Output the records again verbatim.

Segment Start: Entries supplied

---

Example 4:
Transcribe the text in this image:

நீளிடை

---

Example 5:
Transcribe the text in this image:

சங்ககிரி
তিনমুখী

Segment End: Entries supplied

*Solution for this exercise*.
---

Example 4:
Transcribe the text in this image:

நீளிடை

---

Example 5:
Transcribe the text in this image:

சங்ககிரி
তিনমুখী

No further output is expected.